The perception of brown and black men has improved little since President Barack Obama came into office. Three years ago in America, with a brown-skinned, and kinky-haired man as its president, it seemed inevitable to presume, or at least assume that that would herald seismic improvements in how the US, or the world at-large appreciates and understands men of African descent. The latest media spectacles provide examples of that, making some bow and shake their heads in response.
One image and message, which are often one and the same, is the young black man. Recently, two images, and their innate problems, have captivated imaginations, and ideas of “justice,” in the U.S. The most troubling and divisive is the killing of Trayvon Martin, and the incomprehensibly late arrest of his assailant. Somehow Mr. Martin was perceived as the stereotypical menacing, young black man. That’s best described, in the 1993 film “Menace II Society:” young, black, and don’t give a fuck. Another is a French film, “Intouchables,” from 2011, which is so popular that one-third of France, 20-milllion people, has seen it. One Minnesota scholar of French compared it to “Driving Miss Daisy.” The lead character, Driss, is a young, ne’er do well black man, from Senegal, who has a complex personal history, and a basic criminal one. Driss is a handsome, irrepressible, immature man stuck in the life that often exists in the metropolitan ghettos of France, as it does in America’s. He becomes a health aide to a rich, quadriplegic French man, serving as a conditional confidante; and as a muse to venture beyond his singular and insular comfort zone.

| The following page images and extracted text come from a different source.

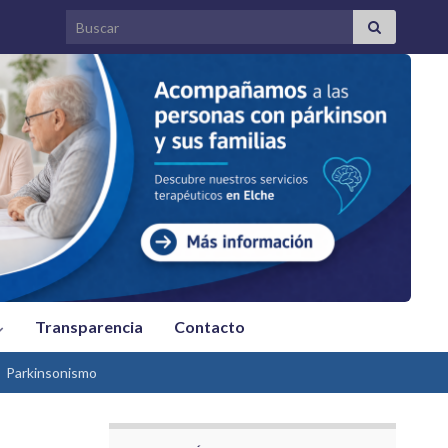
Search for:
Transparencia
Contacto
Parkinsonismo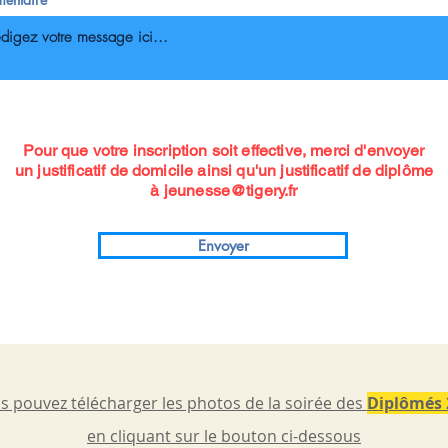
Pour que votre inscription soit effective, merci d'envoyer
un justificatif de domicile ainsi qu'un justificatif de diplôme
à jeunesse@tigery.fr
Envoyer
 pouvez télécharger les photos de la soirée des
Diplômés 
en cliquant sur le bouton ci-dessous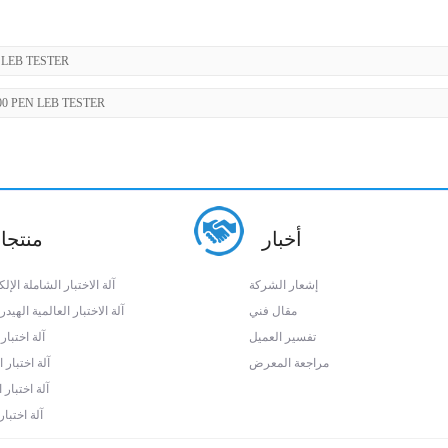
0 LEB TESTER
00 PEN LEB TESTER
أخبار
منتجا
إشعار الشركة
آلة الاختبار الشاملة الإلك
مقال فني
آلة الاختبار العالمية الهيدر
تفسير العميل
آلة اختبار 
مراجعة المعرض
آلة اختبار
آلة اختبار ا
آلة اختبار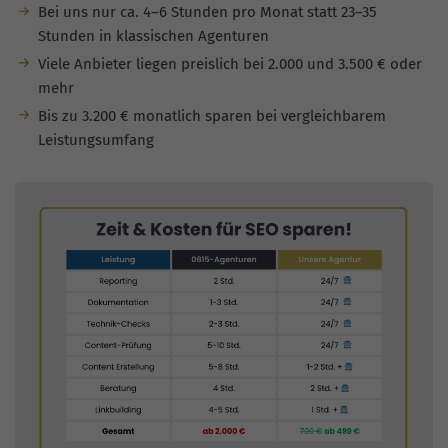
Bei uns nur ca. 4–6 Stunden pro Monat statt 23–35
Stunden in klassischen Agenturen
Viele Anbieter liegen preislich bei 2.000 und 3.500 € oder
mehr
Bis zu 3.200 € monatlich sparen bei vergleichbarem
Leistungsumfang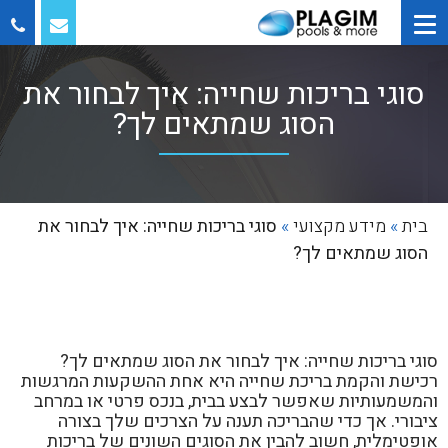
סוגי בריכות שחייה: איך לבחור את
הסוג שמתאים לך?
בית
»
מידע מקצועי
»
סוגי בריכות שחייה: איך לבחור את
הסוג שמתאים לך?
סוגי בריכות שחייה: איך לבחור את הסוג שמתאים לך?
רכישת והקמת בריכת שחייה היא אחת ההשקעות המרגשות
והמשמעותיות שאפשר לבצע בבית, בנכס פרטי או במרחב
ציבורי. אך כדי שהבריכה תענה על הצרכים שלך בצורה
אופטימלית, חשוב להבין את הסוגים השונים של בריכות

“Intouchables” is amusing, but if you’re prone to thoughtfully watch movies, you’ll probably notice a bevy of story tropes.

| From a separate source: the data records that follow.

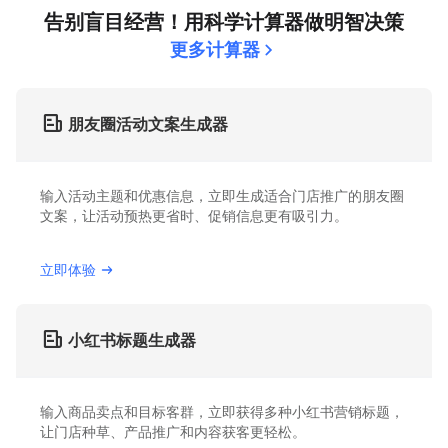
告别盲目经营！用科学计算器做明智决策
更多计算器
朋友圈活动文案生成器
输入活动主题和优惠信息，立即生成适合门店推广的朋友圈
文案，让活动预热更省时、促销信息更有吸引力。
立即体验
小红书标题生成器
输入商品卖点和目标客群，立即获得多种小红书营销标题，
让门店种草、产品推广和内容获客更轻松。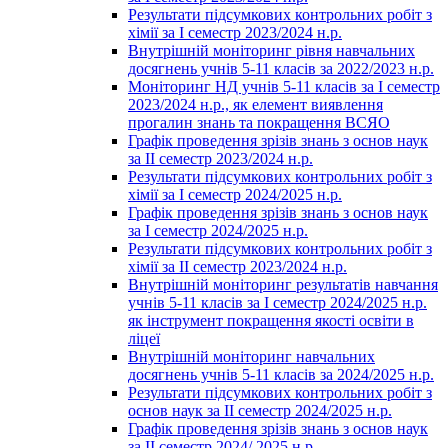
Результати підсумкових контрольних робіт з
хімії за І семестр 2023/2024 н.р.
Внутрішній моніторинг рівня навчальних
досягнень учнів 5-11 класів за 2022/2023 н.р.
Моніторинг НД учнів 5-11 класів за І семестр
2023/2024 н.р., як елемент виявлення
прогалин знань та покращення ВСЯО
Графік проведення зрізів знань з основ наук
за ІІ семестр 2023/2024 н.р.
Результати підсумкових контрольних робіт з
хімії за І семестр 2024/2025 н.р.
Графік проведення зрізів знань з основ наук
за І семестр 2024/2025 н.р.
Результати підсумкових контрольних робіт з
хімії за ІІ семестр 2023/2024 н.р.
Внутрішній моніторинг результатів навчання
учнів 5-11 класів за І семестр 2024/2025 н.р.
як інструмент покращення якості освіти в
ліцеї
Внутрішній моніторинг навчальних
досягнень учнів 5-11 класів за 2024/2025 н.р.
Результати підсумкових контрольних робіт з
основ наук за ІІ семестр 2024/2025 н.р.
Графік проведення зрізів знань з основ наук
за ІІ семестр 2024/ 2025 н.р.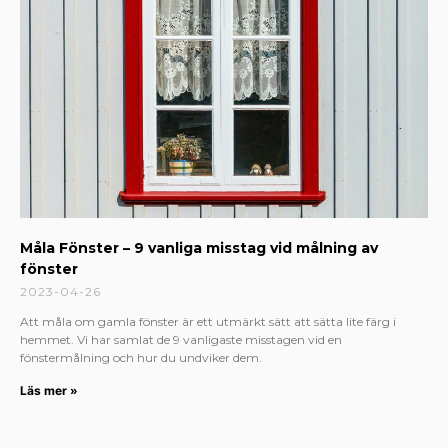
Måla Fönster – 9 vanliga misstag vid målning av
fönster
2023-04-26
Att måla om gamla fönster är ett utmärkt sätt att sätta lite färg i
hemmet. Vi har samlat de 9 vanligaste misstagen vid en
fönstermålning och hur du undviker dem.
Läs mer »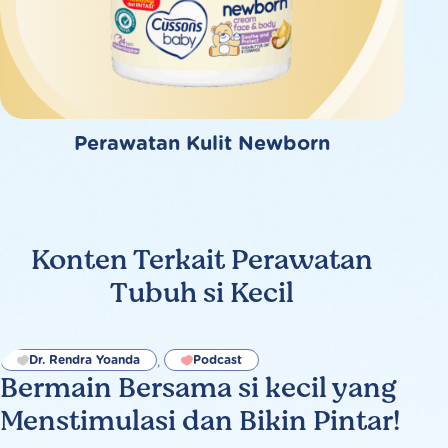
Perawatan Kulit Newborn
Konten Terkait Perawatan
Tubuh si Kecil
Dr. Rendra Yoanda
Podcast
,
Bermain Bersama si kecil yang
Menstimulasi dan Bikin Pintar!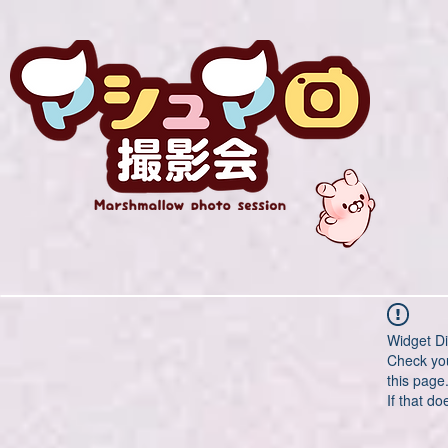
Widget Di
Check you
this page
If that do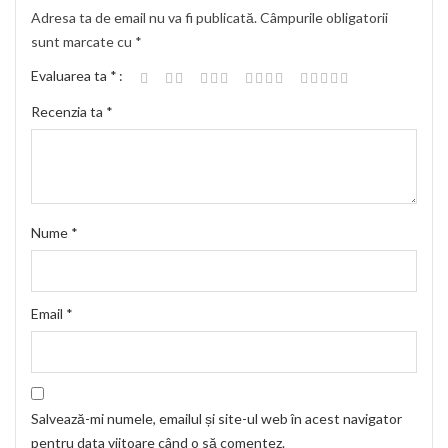
Adresa ta de email nu va fi publicată.
Câmpurile obligatorii
sunt marcate cu
*
Evaluarea ta
*
Recenzia ta
*
Nume
*
Email
*
Salvează-mi numele, emailul și site-ul web în acest navigator
pentru data viitoare când o să comentez.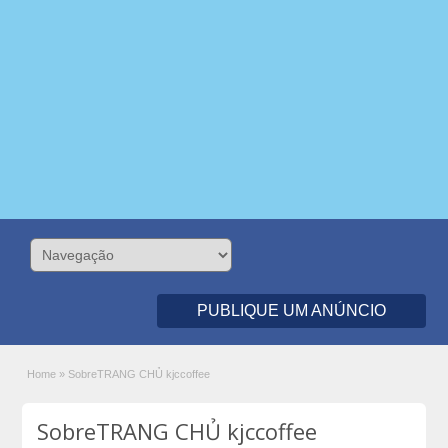
PUBLIQUE UM ANÚNCIO
Home
»
SobreTRANG CHỦ kjccoffee
SobreTRANG CHỦ kjccoffee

Both images, of Trayvon Martin in life and Driss in fiction, as an intouchable, harken to stereotypes, even story tropes: Trayvon was killed by a man who totes some heavy mental and cultural baggage in regard to young, black men. To him, that character was more of a bogeyman, and less a man, less of flesh and blood. He found and killed Mr. Martin In such a mentality. For Mr. Zimmerman, somehow a young, clean-cut brown-skinned man, carrying Skittles resembled the ghetto monster, O-Dog, in “Menace II Society.”
The darker, the blacker, the more self-assured a man is, he is also that much less likely he is to be gullible, and swallow or see himself reflected in those silly, and destructive messages. So, he poses a greater the threat; he will not be controlled.
The more I live, grow and learn, it seems like the folks, who are the most likely to turn over their leaves from prejudice to progress are those who need a mere nudge.